In Frankreich haben hunderte Mitarbeiter ihrer Wut gegen die Schließung eines Werks des deutschen Autozulieferers Continental Luft gemacht.

Im nordostfranzösischen Reims hängten die erzürnten Beschäftigten aus dem Reifenwerk Clairoix auch Puppen auf, die den Werksleiter und einen deutschen Manager darstellen sollten.
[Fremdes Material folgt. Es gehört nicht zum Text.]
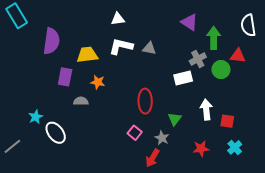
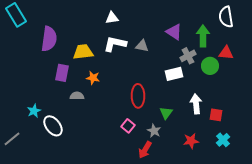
purple triangle: (189, 22) -> (174, 32), moved
white semicircle: (248, 25) -> (226, 17), moved

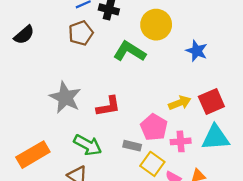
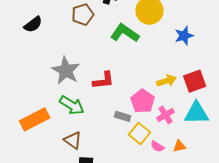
black semicircle: (24, 35) -> (33, 24), moved
blue star: (197, 51) -> (184, 36), turned 30
pink cross: (181, 141) -> (166, 115), turned -30
green arrow: (88, 145) -> (72, 105), moved

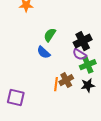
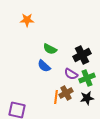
green semicircle: (50, 35) -> (50, 49), turned -96
purple semicircle: (80, 54) -> (71, 74), moved

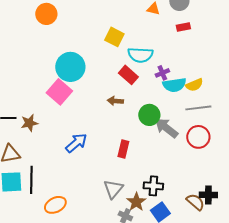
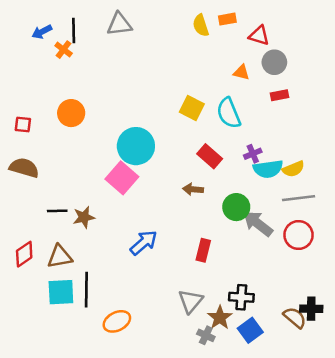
orange circle: (46, 14) -> (71, 113), moved
cyan semicircle: (140, 55) -> (229, 113), moved, turned 65

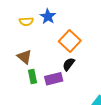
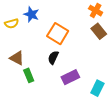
black semicircle: (69, 64) -> (53, 58), moved
purple rectangle: (54, 79) -> (70, 77), moved

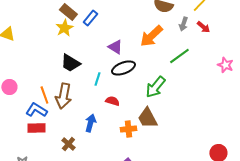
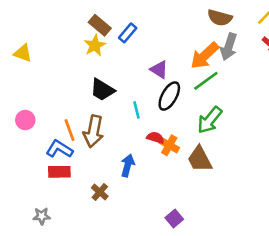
gray arrow: (183, 24) -> (229, 47), moved, size x1.5
green line: (179, 56) -> (206, 81), moved
black ellipse: (123, 68) -> (169, 96), turned -40
cyan line: (97, 79) -> (136, 110), turned -32
orange cross: (128, 129) -> (169, 145), moved, turned 35

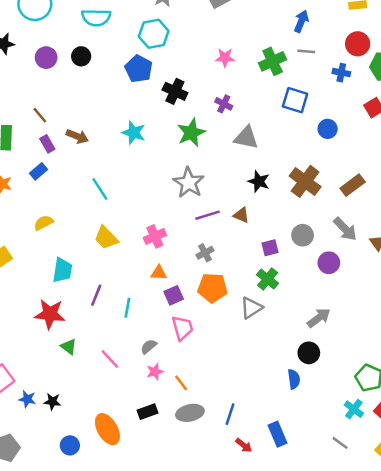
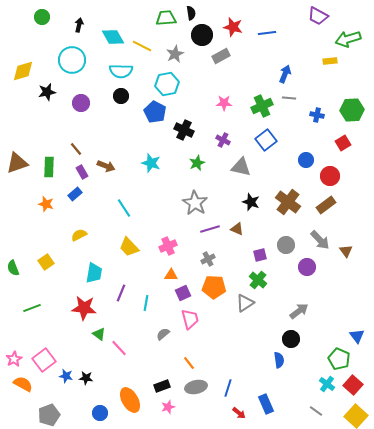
red circle: (358, 44) -> (330, 176), moved
black circle: (81, 56) -> (121, 96), moved
blue square: (295, 100) -> (266, 140), moved, turned 35
green star: (191, 133) -> (197, 163), size x0.7
pink line: (110, 359) -> (119, 348), moved
pink star: (155, 372) -> (168, 407), moved

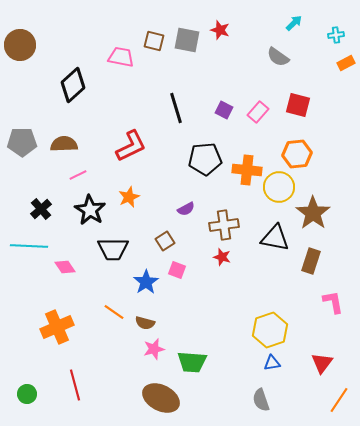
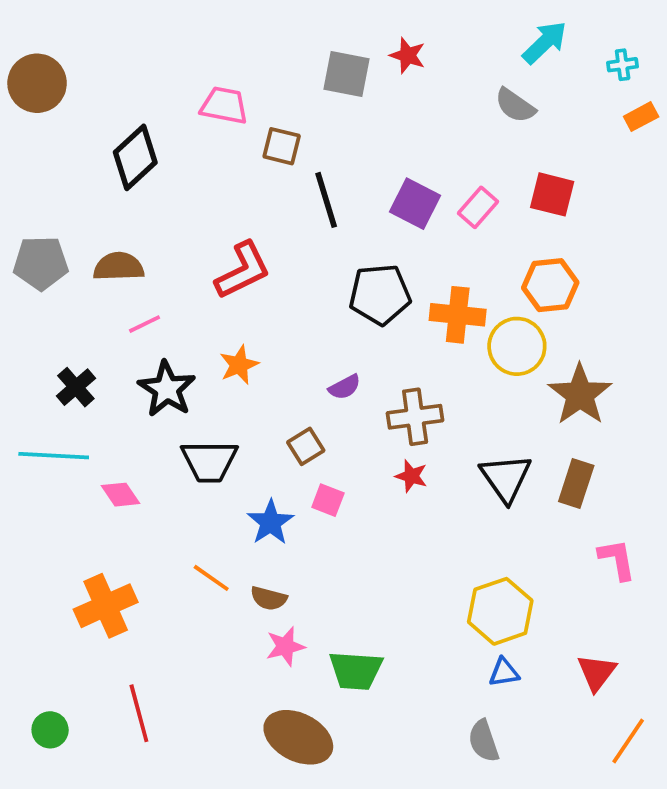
cyan arrow: (294, 23) -> (545, 42), size x1.5
brown square: (154, 41) -> (282, 146), moved
purple square: (224, 110) -> (415, 204), size x1.5
black triangle: (275, 238) -> (506, 478), moved, turned 44

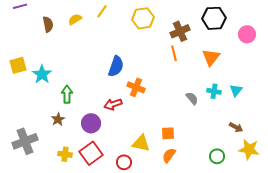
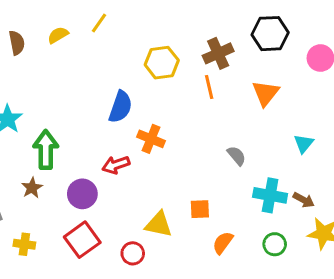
yellow hexagon: (143, 18) -> (162, 63), moved
cyan cross: (214, 91) -> (270, 195), moved, size x1.5
green arrow: (67, 94) -> (46, 150), size x1.4
yellow cross: (65, 154) -> (24, 244), moved
orange semicircle: (169, 155) -> (223, 243), moved

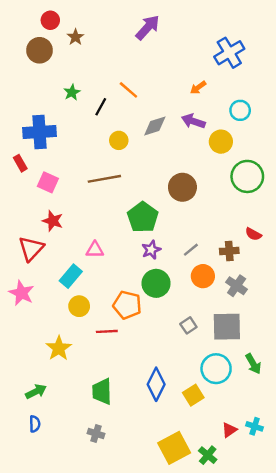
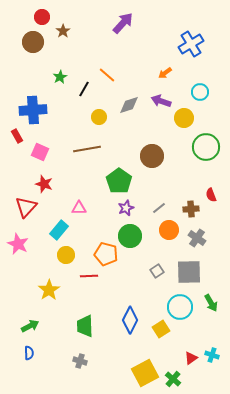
red semicircle: (253, 234) -> (211, 195), turned 40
Sie bewarfen beide Figuren mit Eiern und Schuhen. Ein Demonstrant: “Wenn Continental hier dicht macht, dann kommen hier in der Gegend auch alle anderen Betriebe in Schwierigkeiten.” Eine Kollegin: “Wie soll man hier nicht enttäuscht sein ? Wir sind zu zweit im selben Unternehmen. Ich kenne Familien, da sind fünf Brüder betroffen.”

In Frankreich hatte sich vergangene Woche auch die Regierung verärgert über die Schließung gezeigt und dem deutschen Hersteller vorgeworfen, gegen französische Bestimmungen zu verstoßen.

Die 1120 Mitarbeitern aus dem Werk in Clairoix fühlen sich auch deshalb hintergangen, weil sie erst vor gut einem Jahr Zugeständnisse bei Arbeitszeit und Löhnen gemacht hatten. Continental wies den Vorwurf zurück, mit der dortigen Schließung “Rechtsbruch” zu begehen. Die von den Gewerkschaften verlangte Ausdehnung der Kurzarbeit auf die maximal möglichen 18 Monate würde “die Werksschließung nur hinausschieben, aber nicht verhindern”.